Segment Start: Supplied information

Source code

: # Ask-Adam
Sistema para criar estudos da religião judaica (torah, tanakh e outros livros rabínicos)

Segment End: Supplied information
Segment Start: Supplied information

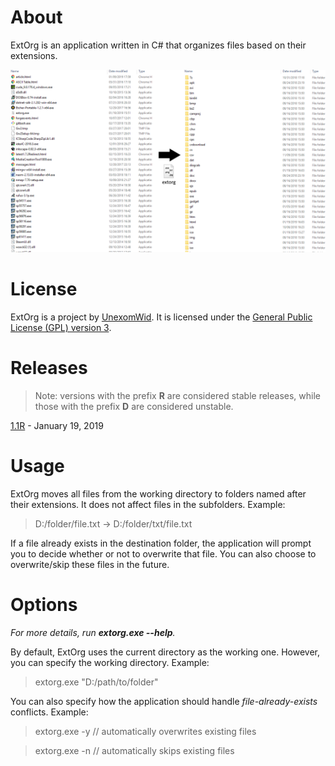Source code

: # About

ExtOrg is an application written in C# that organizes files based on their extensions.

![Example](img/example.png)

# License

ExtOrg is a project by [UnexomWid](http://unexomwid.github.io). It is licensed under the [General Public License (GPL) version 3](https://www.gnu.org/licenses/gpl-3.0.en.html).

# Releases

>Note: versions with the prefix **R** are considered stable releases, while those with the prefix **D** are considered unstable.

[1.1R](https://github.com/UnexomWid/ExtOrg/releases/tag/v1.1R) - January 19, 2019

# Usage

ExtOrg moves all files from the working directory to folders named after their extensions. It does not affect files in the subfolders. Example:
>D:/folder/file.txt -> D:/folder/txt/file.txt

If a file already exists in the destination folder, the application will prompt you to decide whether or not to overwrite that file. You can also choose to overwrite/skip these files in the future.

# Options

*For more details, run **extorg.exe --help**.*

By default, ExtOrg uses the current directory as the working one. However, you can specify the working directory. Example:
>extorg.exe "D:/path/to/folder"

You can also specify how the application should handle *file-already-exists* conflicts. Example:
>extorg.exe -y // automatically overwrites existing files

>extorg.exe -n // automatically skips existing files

Segment End: Supplied information

▶ [To-do item]:
Copy all lines from the entries that contain the word "existing".

▶ [Reply]:
>extorg.exe -y // automatically overwrites existing files
>extorg.exe -n // automatically skips existing files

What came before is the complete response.